-- Quoted passage --
========================================

Heated floors offer benefits beyond foot comfort. They keep entry and bathroom floors dry, are completely silent, can reduce heating bills and are an allergen free type of heating—a relief for Asthma suffers.

The most common systems of floor heating seen in Australia are electric and hydronic (hot water), both have their benefits and both function by providing radiant heat transfer from the floor to a room.

Beyond the radiant heat provided by floor heating, the system also works on the principle of convection, meaning natural air circulation will see warm air rise from the floor to the rest of the room.  Having your floor heated can also eliminate it as one of the major sources for heat loss in a building.

Both electric and hydronic systems are installed in either a wet or dry installation—either within the concrete mix of a floor slab or the screed layer below tiles and carpet, or fixed to floor joists or under  battened out timber floors.


Electric radiant floors typically consist of electric cables built into the floor in strings, mesh and mats, and as the name suggests, radiant heat is provided by electricity that passes through the resistance electrical cables.

Electric heated floors are cheaper and easier than Hydronic to install but are expensive to run and are usually only cost effective in a situation where the floor has significant thermal mass and the electricity provider offers time-of-use electricity rates.

If the floor’s mass is large enough it can store enough heat when the electricity is cheap to carry it’s warmth throughout peak electricity tariffs.


^Electric radiant heating is easy to install and is more commonly used to retrofit a single room—especially a bathroom or kitchen—in an older house or building.


Ben Walker Architects used an in-slab hydronic heating system for OS House in Canberra. They say it provides a comfortable radiant heat source that can be turned on when required if the slab has not received sufficient natural daylight for a period of time.

========================================

According to the floor heating article, which two systems of floor heating are most common in Australia?

========================================

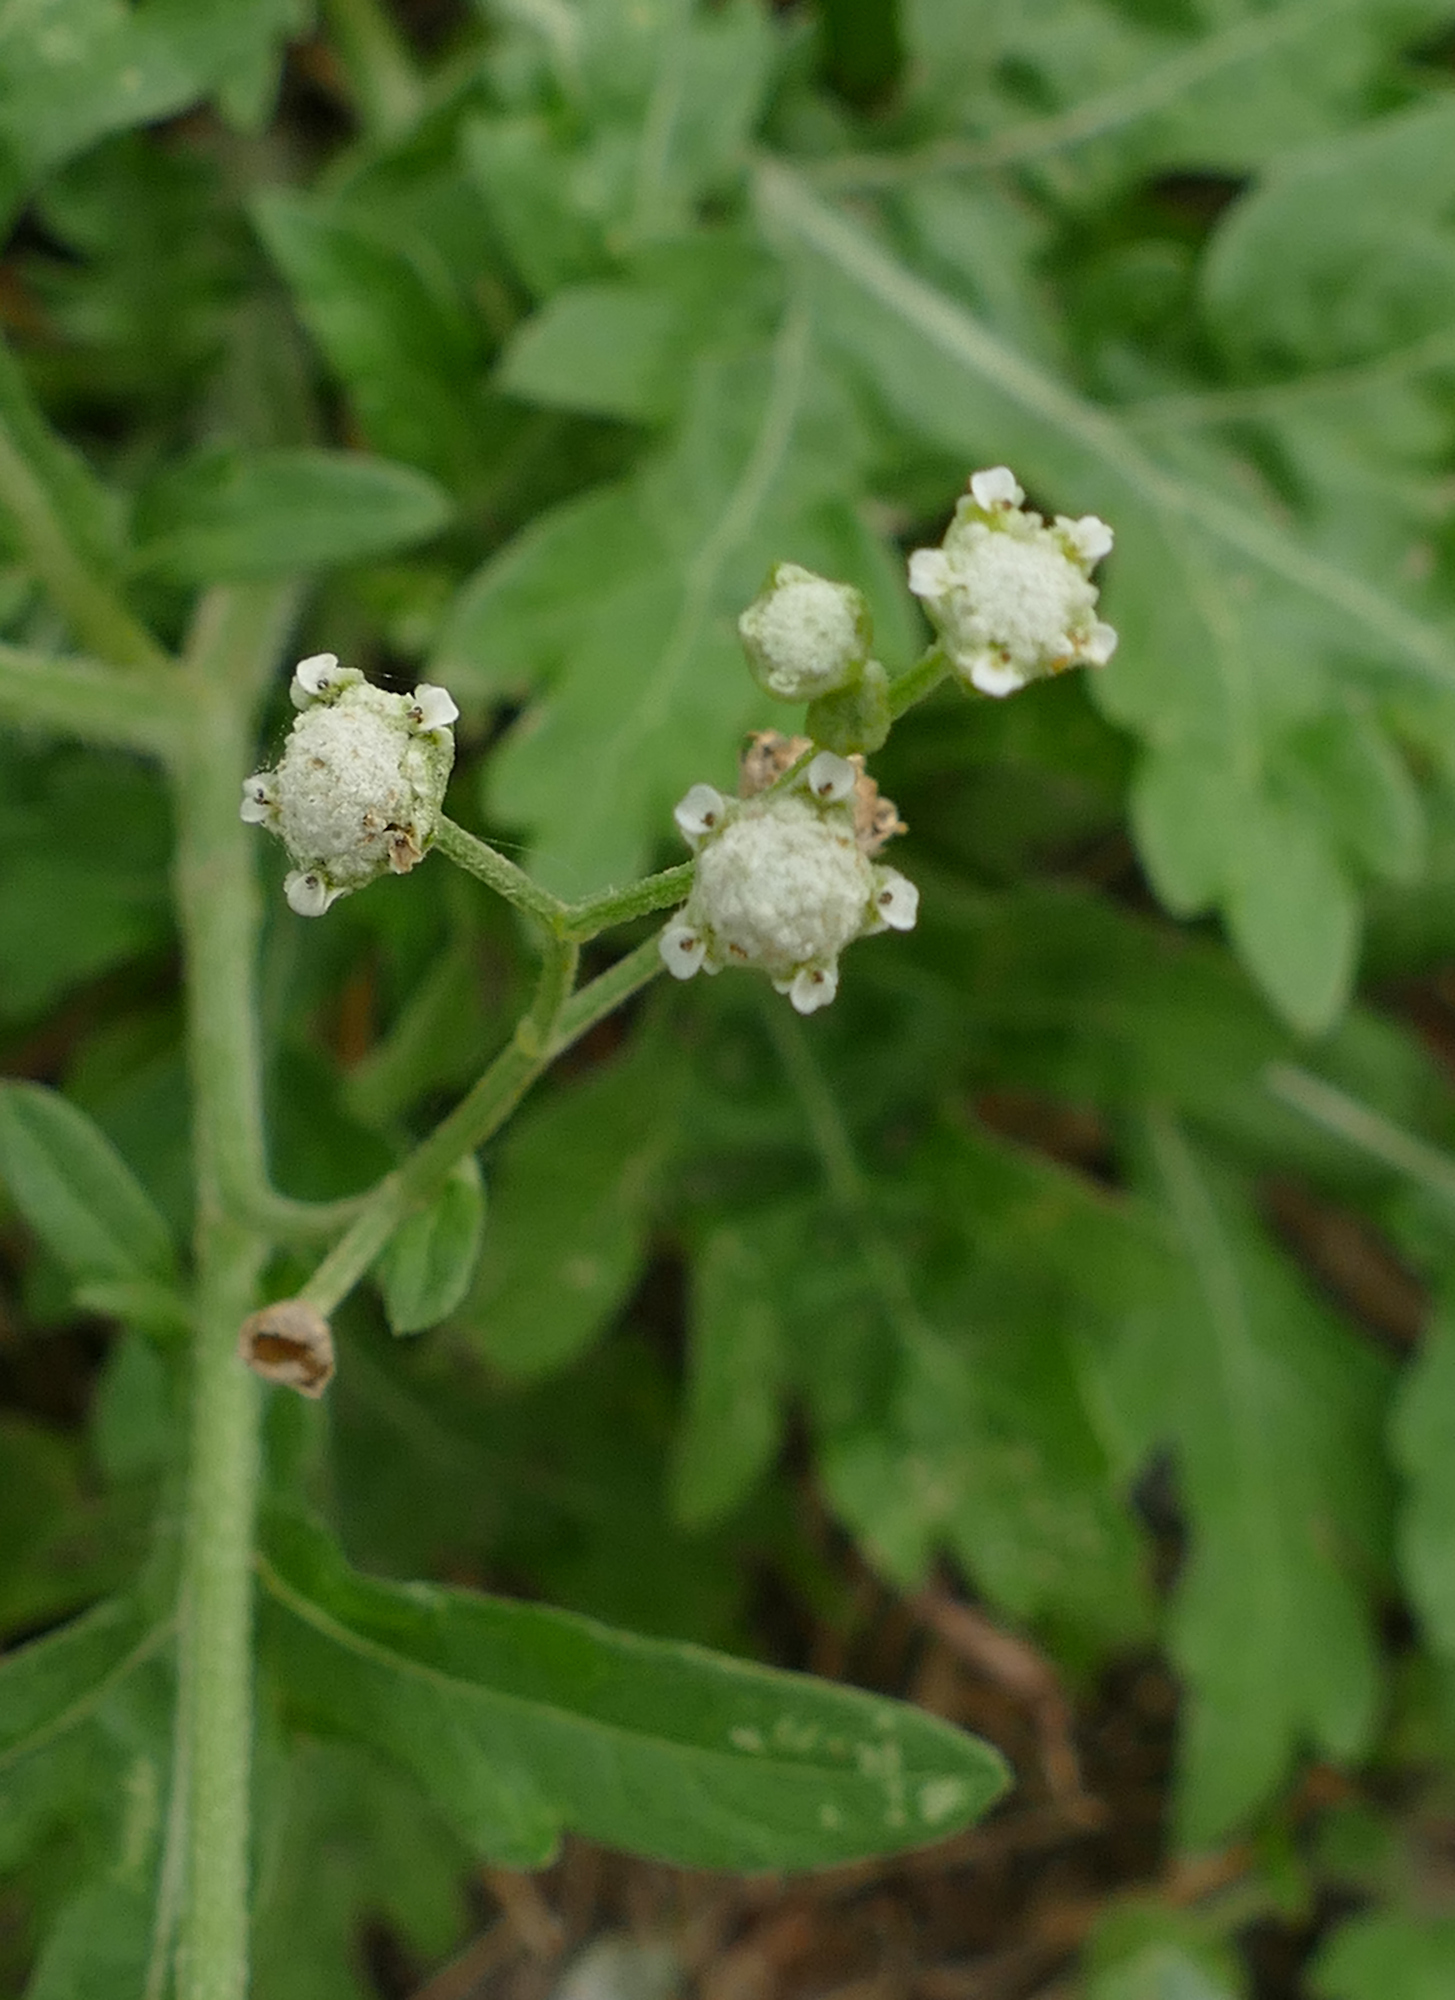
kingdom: Plantae
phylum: Tracheophyta
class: Magnoliopsida
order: Asterales
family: Asteraceae
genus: Parthenium
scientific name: Parthenium hysterophorus
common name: Santa maria feverfew
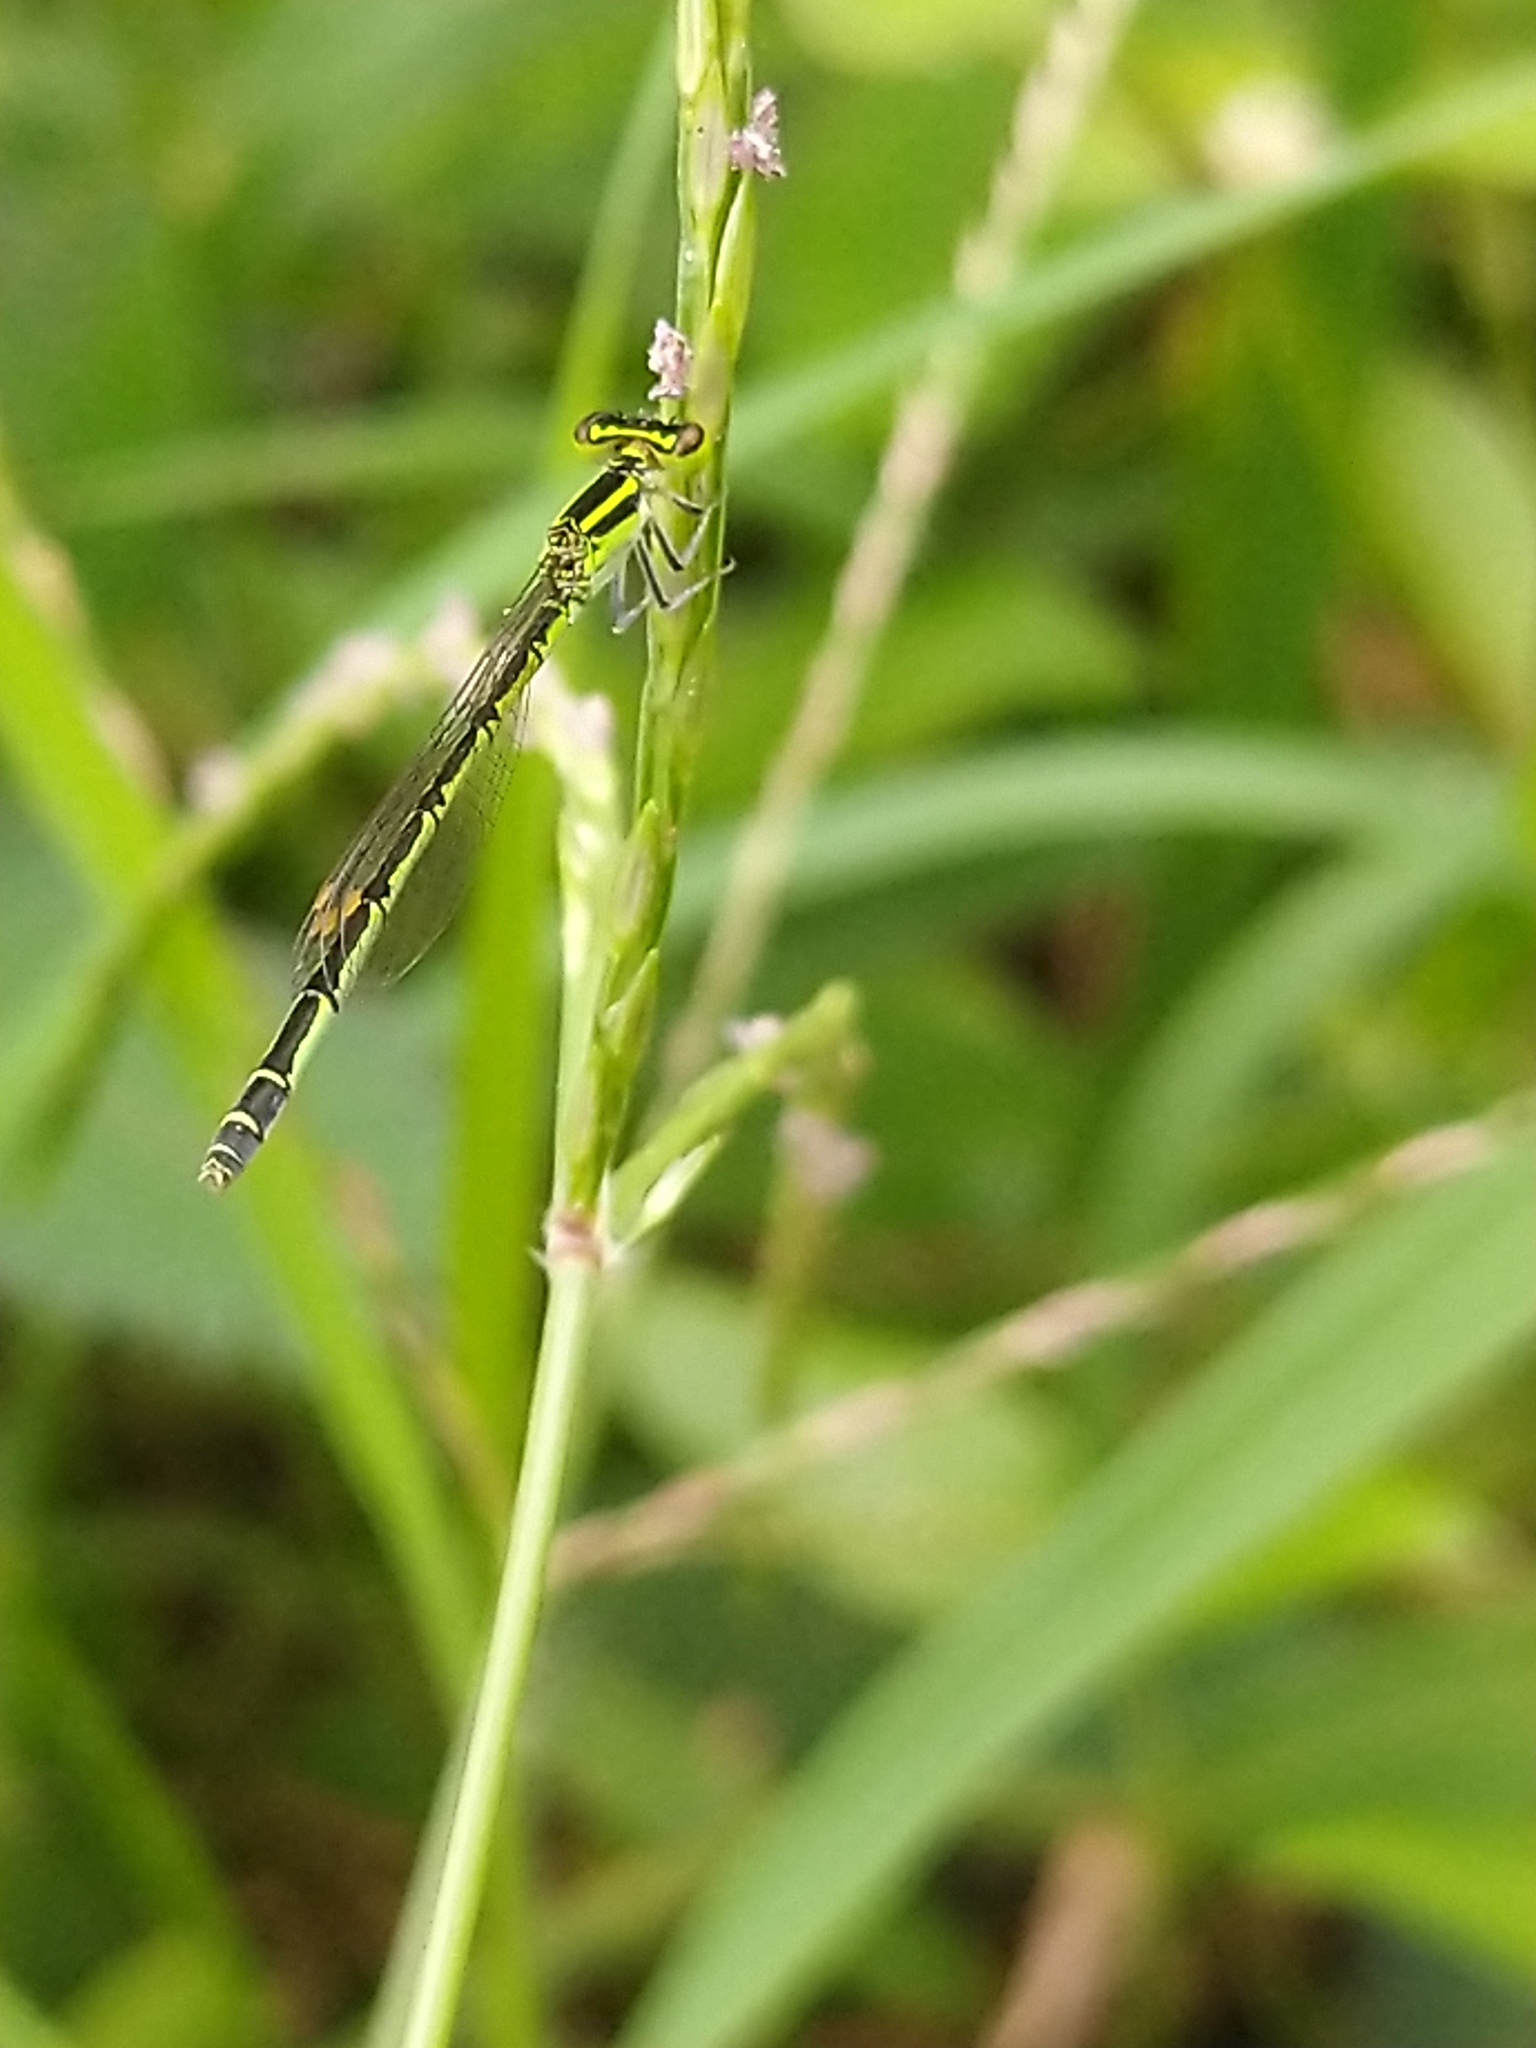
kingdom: Animalia
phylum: Arthropoda
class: Insecta
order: Odonata
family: Coenagrionidae
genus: Agriocnemis
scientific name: Agriocnemis keralensis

========================================

-- Reply --
Electric and hydronic (hot water).